In the municipal school that Jakob attended he was one of three Jews out of thirty students. He applied to the Joseph Pilsudski secondary school only to find out that there was no place for him as the number of Jews was limited. Instead Jakob went to a private school. He identified himself as a "Polish boy with a Jewish background" but still he was subject to antisemitism during his school years.
1938-1940
Jakob was 14 years old when the war broke out on 1 September 1939 and German soldiers came marching onto the streets in Lodz.
Later that same autumn, when Jakob was preparing to continue his studies, nothing was the same. All Jewish children were forced to leave school. The names of the streets were changed and Jews were forbidden to walk on the main street that was now called Adolf Hitler Strasse.
1940-1944
The Jews in Lodz were forcibly moved into a ghetto and, at the end of January 1940, Jakob and his family were ordered to leave their apartment.
In the ghetto, Jakob’s father was put in charge of the administrative office that decided where the ghetto inhabitants would live. His mother managed the old people's home. Some of the elderly had been deported to Lodz from Berlin, Hamburg and Vienna. Jakob, who had turned fifteen, became an apprentice in the mechanics workshop.
Two years after the ghetto’s establishment the Germans started to deport people.
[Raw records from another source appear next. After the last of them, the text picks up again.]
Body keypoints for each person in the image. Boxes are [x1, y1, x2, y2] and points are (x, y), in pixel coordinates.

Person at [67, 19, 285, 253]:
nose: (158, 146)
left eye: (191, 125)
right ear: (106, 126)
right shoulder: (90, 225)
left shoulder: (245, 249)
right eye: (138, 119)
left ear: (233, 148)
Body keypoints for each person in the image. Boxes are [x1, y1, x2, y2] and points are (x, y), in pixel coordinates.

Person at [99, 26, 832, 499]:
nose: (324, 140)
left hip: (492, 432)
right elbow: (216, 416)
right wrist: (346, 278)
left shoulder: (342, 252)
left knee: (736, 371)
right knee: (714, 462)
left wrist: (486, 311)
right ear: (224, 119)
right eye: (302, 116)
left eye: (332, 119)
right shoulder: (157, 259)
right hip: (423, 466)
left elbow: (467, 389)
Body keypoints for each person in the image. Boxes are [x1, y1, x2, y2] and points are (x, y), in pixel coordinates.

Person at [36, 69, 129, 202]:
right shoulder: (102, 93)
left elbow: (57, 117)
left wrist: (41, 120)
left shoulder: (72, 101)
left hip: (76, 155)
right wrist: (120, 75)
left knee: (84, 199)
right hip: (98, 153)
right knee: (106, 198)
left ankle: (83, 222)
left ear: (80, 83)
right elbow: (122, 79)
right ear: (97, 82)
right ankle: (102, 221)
From his window Jakob could see children being brutally loaded onto trucks and being taken away in one of the child deportations that took place.
1944-1945
As the deportations kept going the ghetto grew smaller. The area where Jakob lived was the last one to be emptied. Announcements were posted that told people to “come to the train station in order to be sent to another camp”.
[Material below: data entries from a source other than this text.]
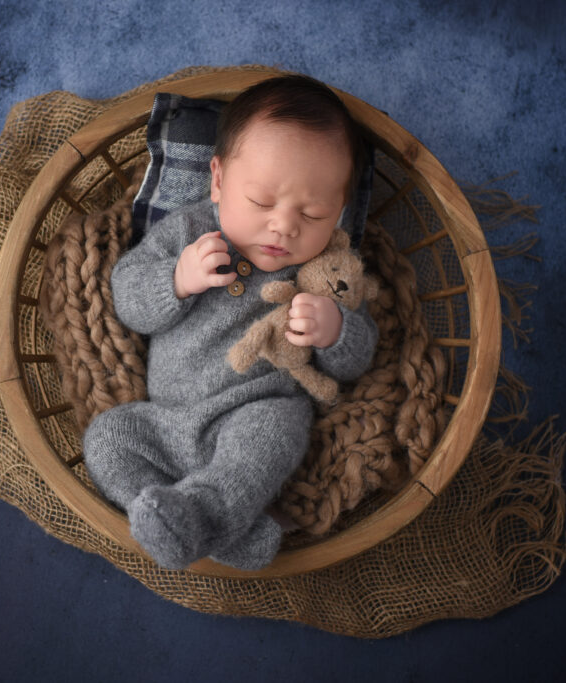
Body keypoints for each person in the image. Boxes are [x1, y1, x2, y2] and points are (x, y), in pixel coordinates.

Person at [82, 74, 378, 570]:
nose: (284, 226)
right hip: (165, 419)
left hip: (254, 411)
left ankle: (205, 513)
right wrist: (176, 280)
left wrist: (336, 330)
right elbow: (126, 298)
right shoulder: (189, 230)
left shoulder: (330, 270)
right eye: (261, 202)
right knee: (107, 438)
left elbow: (358, 359)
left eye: (313, 212)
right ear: (217, 180)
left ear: (340, 214)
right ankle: (192, 522)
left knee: (273, 436)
At the end, as the food distribution had stopped, Jakob and his family saw no other way out but to leave the ghetto. When the train stopped at Auschwitz-Birkenau the Jews were subjected to a selection and Jakob was forcibly separated from his mother and father.
1945 and Postwar Experience
From Auschwitz-Birkenau Jakob was taken to a slave labour camp at a factory in Braunschweig. The conditions in the camp were horrible and the work harsh. Due to the lice Jakob was constantly covered in sores and bites.
On May 1st 1945 Jakob and other prisoners were loaded on train wagons. However, due to the heavy bombings of the Allied forces the train never took off and the next day the camp was liberated.
After the liberation Jakob was brought to a camp for displaced persons at Bergen-Belsen. Doctors discovered that he had TBC and suggested that he should receive treatment in Sweden. Thus on July 20, 1945, Jakob arrived to Trelleborg by boat from Lübeck.